[Your goal]: From the first line of the entries through the line containing "Gunawan E. dan", output everything exactly except the pictures.

[Supplied records]:
————
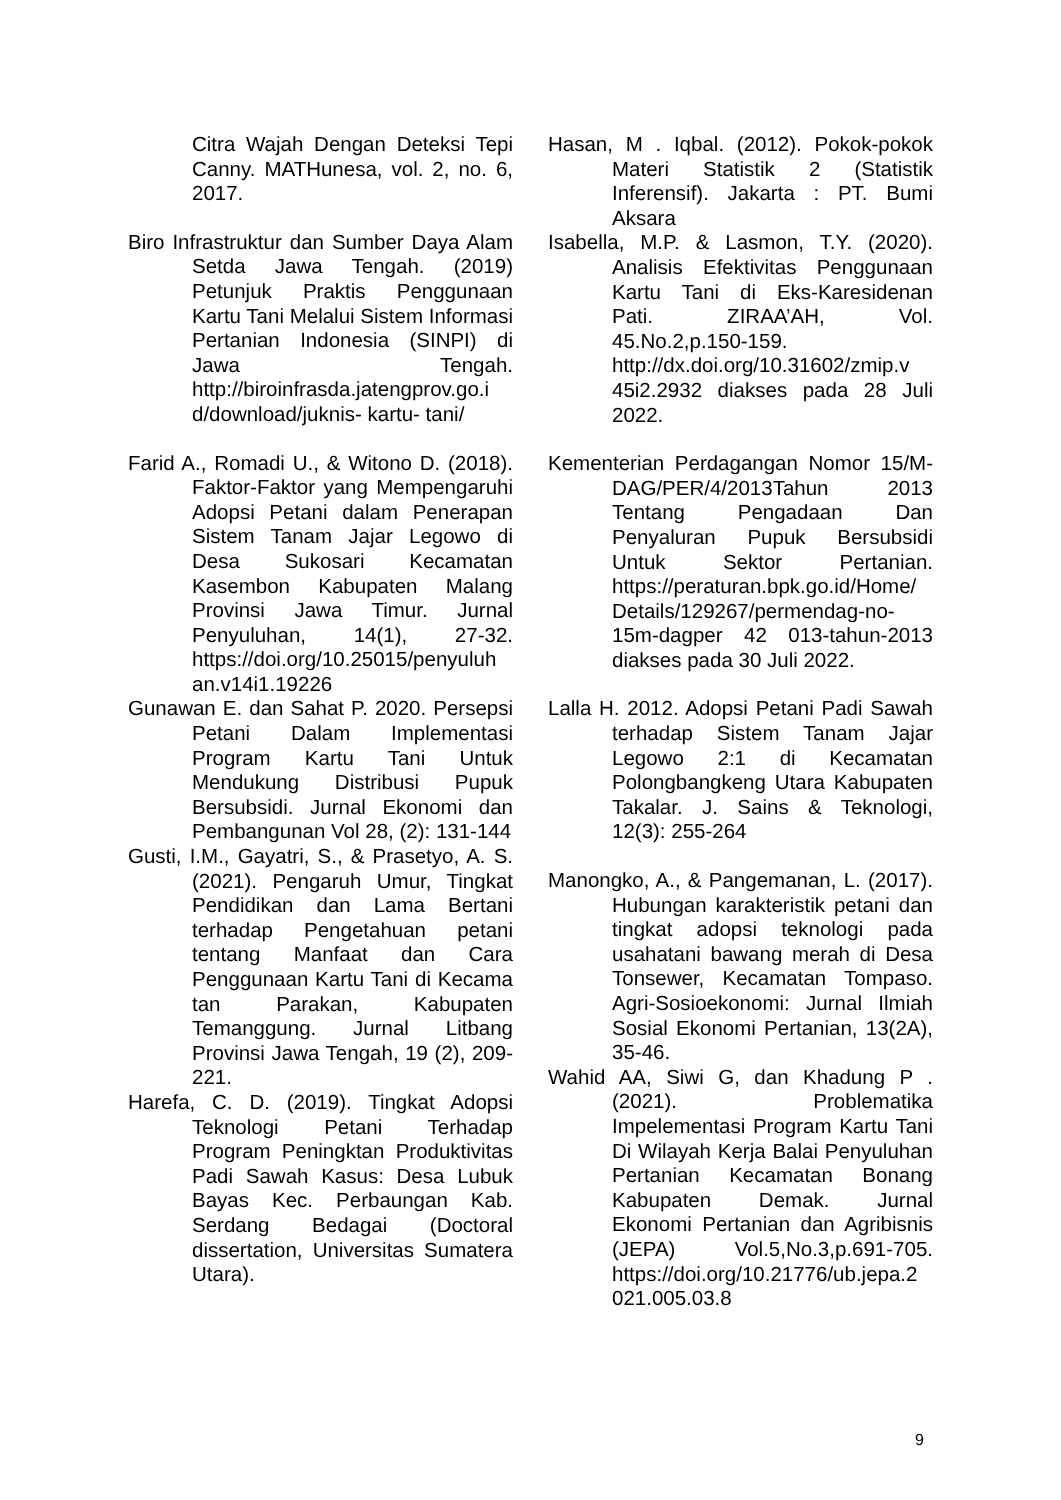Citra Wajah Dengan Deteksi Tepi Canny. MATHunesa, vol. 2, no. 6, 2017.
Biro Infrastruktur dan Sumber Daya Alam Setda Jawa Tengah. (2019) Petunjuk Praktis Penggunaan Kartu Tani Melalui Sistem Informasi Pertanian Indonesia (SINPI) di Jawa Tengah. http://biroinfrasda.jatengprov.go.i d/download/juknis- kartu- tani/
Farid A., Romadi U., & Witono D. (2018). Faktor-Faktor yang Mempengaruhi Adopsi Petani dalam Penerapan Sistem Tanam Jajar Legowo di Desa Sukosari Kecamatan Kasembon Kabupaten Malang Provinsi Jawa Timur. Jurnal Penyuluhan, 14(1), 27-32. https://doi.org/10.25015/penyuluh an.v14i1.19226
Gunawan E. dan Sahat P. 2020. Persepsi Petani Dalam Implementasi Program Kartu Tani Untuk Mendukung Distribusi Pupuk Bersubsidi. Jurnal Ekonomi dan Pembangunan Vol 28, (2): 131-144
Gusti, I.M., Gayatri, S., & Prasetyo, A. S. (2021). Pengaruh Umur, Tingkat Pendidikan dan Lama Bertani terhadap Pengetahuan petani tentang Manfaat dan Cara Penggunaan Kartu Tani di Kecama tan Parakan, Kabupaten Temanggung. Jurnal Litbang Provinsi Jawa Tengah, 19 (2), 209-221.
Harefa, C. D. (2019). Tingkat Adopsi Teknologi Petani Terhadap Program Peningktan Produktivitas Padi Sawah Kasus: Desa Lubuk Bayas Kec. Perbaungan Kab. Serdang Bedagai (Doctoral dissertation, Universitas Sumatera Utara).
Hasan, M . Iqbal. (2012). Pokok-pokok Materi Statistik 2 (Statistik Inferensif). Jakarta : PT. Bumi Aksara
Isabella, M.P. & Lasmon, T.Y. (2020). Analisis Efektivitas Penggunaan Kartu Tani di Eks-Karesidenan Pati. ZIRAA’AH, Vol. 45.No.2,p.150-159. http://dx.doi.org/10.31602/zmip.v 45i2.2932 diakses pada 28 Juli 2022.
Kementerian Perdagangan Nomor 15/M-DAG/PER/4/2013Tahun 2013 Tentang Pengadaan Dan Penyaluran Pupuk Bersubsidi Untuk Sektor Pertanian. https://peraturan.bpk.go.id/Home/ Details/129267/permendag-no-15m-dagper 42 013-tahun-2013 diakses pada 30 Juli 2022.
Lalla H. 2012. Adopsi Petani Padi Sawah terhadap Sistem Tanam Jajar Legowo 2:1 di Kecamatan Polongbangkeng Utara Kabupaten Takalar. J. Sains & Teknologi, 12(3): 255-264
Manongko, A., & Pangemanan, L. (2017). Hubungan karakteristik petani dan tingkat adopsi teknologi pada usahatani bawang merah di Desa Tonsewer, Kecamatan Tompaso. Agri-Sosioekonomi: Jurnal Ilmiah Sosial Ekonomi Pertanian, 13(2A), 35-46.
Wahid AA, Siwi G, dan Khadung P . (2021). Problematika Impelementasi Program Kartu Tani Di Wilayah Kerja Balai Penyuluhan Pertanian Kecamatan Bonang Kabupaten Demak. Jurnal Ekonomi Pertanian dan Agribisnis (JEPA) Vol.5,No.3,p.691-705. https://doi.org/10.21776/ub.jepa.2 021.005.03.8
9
————
[Reply]:
Citra Wajah Dengan Deteksi Tepi Canny. MATHunesa, vol. 2, no. 6, 2017.
Biro Infrastruktur dan Sumber Daya Alam Setda Jawa Tengah. (2019) Petunjuk Praktis Penggunaan Kartu Tani Melalui Sistem Informasi Pertanian Indonesia (SINPI) di Jawa Tengah. http://biroinfrasda.jatengprov.go.i d/download/juknis- kartu- tani/
Farid A., Romadi U., & Witono D. (2018). Faktor-Faktor yang Mempengaruhi Adopsi Petani dalam Penerapan Sistem Tanam Jajar Legowo di Desa Sukosari Kecamatan Kasembon Kabupaten Malang Provinsi Jawa Timur. Jurnal Penyuluhan, 14(1), 27-32. https://doi.org/10.25015/penyuluh an.v14i1.19226
Gunawan E. dan Sahat P. 2020. Persepsi Petani Dalam Implementasi Program Kartu Tani Untuk Mendukung Distribusi Pupuk Bersubsidi. Jurnal Ekonomi dan Pembangunan Vol 28, (2): 131-144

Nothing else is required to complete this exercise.